Pertama sekali yang harus dilakukan adalah merubah anggapan tentang
adanya pemisahan agama atas berbagai bidang keilmuan. Selaras dengan
pandangan salah satu dosen di Kuliyyah Dakwah Islamiyah Tripoli Libya
DR. Abdul ‘Athi, yang mengatakan bahwa agama yang tidak mengakui atau
membeda-bedakan ilmu pengetahuan tidaklah patut dinamakan agama, karena
agama yang sejati adalah yang mengakui berbagai bidang keilmuan. Karena
dasar inilah tak pantas jika ada perbedaan antara ilmu agama dan non
agama. Memang hal ini sudah terjadi dan merasuk dalam pikiran bangsa
Indonesia, seolah-olah kedua bidang ilmu tersebut bertentangan, dan
harus dibedakan, yang satu bernilai tinggi, dan yang satu berada
dibawahnya. Jadi secara fair, seharusnya tak ada anggapan pengkotakan
atas lembaga-lembaga pendidikan yang telah ada, sehingga tidak muncul
cemoohan pada ilmu pengetahuan atau skeptis memasuki ranah keagamaan.

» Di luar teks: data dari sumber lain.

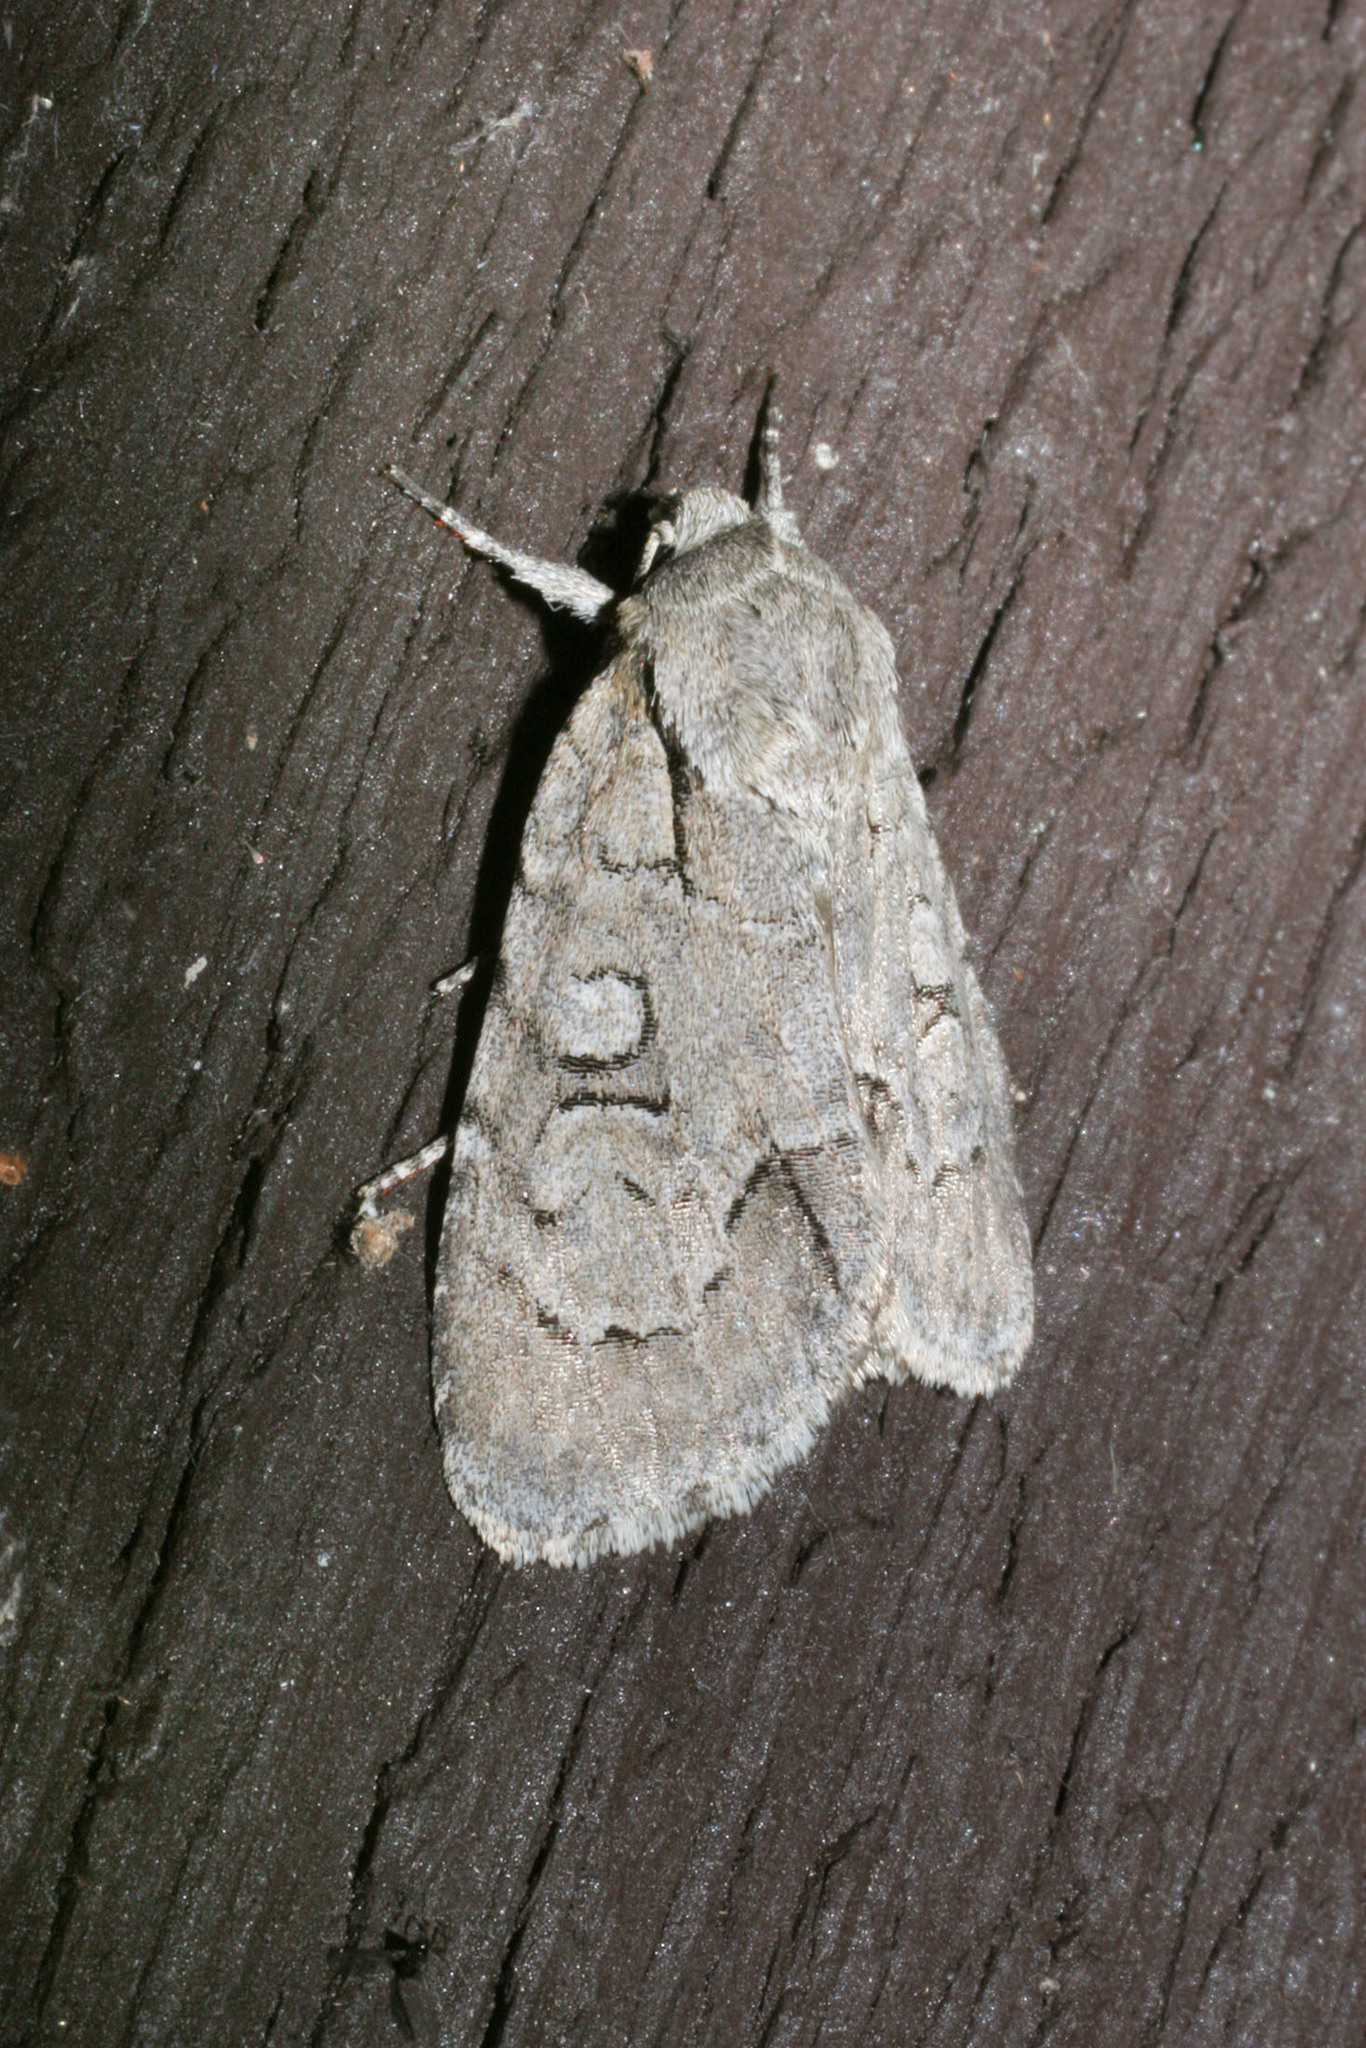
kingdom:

Dengan sangat minimnya mata pelajaran keagamaan yang didapatkan
siswa pada lembaga-lembaga pendidikan, banyak kalangan menilai
kemerosotan moral yang sekarang menjadi masalah bersama bangsa dan
menimpa semua kalangan, mulai dari atas sampai bawah, merupakan
kesalahan pemerintah pada sistem pendidikannya. Asumsi ini sebenarnya
kurang tepat, karena lembaga-lembaga formal merupakan usaha yang
dibatasi, baik orangnya, waktu, dan tempat, sehingga usaha yang super
agung yang menyangkut pendidikan moral tidaklah seharusnya hanya
dibebankan pada lembaga formal belaka. Semestinya pendidikan non formal
juga harus dirasakan banyak berperan, khususnya oleh siswas sendiri,
mengapa? Karena sebagian besar hidupnya bukanlah di lingkungan formal
tersebut, melaikan di dunia yang non formal, yang banyak mempengaruhi
perkembangan hidupnya.
Disamping itu, jiwa manusia (pelajar) yang tak berpandangan seadanya
dan secukupnya atas yang ia dapatkan merupakan satu faktor pendorong
dalam merealisasikan manusia-manusia yang berintegritas tinggi, baik
pada keluarga, bangsa dan agama, alih-alih ikut sertanya dalam proses
pendidikan hanya dimaksudkan untuk mendapatkan angka-angka saja. Hal
itu akan terwujud jika pelajar-pelajar tidak hanya berpangku tangan
atas apa yang ia dapatkan di bangku-bangku formal, dan melupakan
tikar-tikar non formal yang banyak diselenggarakan oleh masyarakat umum
dan lembaga non pemerintah untuk mengajarkan hal-hal yang berkaitan
dengan individu masing-masing, dan pengetahuan agama salah satunya. Dan
ini bisa jadi akan lebih ampuh dalam usaha mencetak bangsa yang tumbuh
dalam naungan IPTEK dan IMTAQ.
Di agama Islam yang berkembang di Nusantara, pendidikan semacam ini
akan sangat jelas terlihat pada lembaga non formal yang semenjak dahulu
hanya diperhatikan sebelah mata oleh pemerintah, yaitu pesantren.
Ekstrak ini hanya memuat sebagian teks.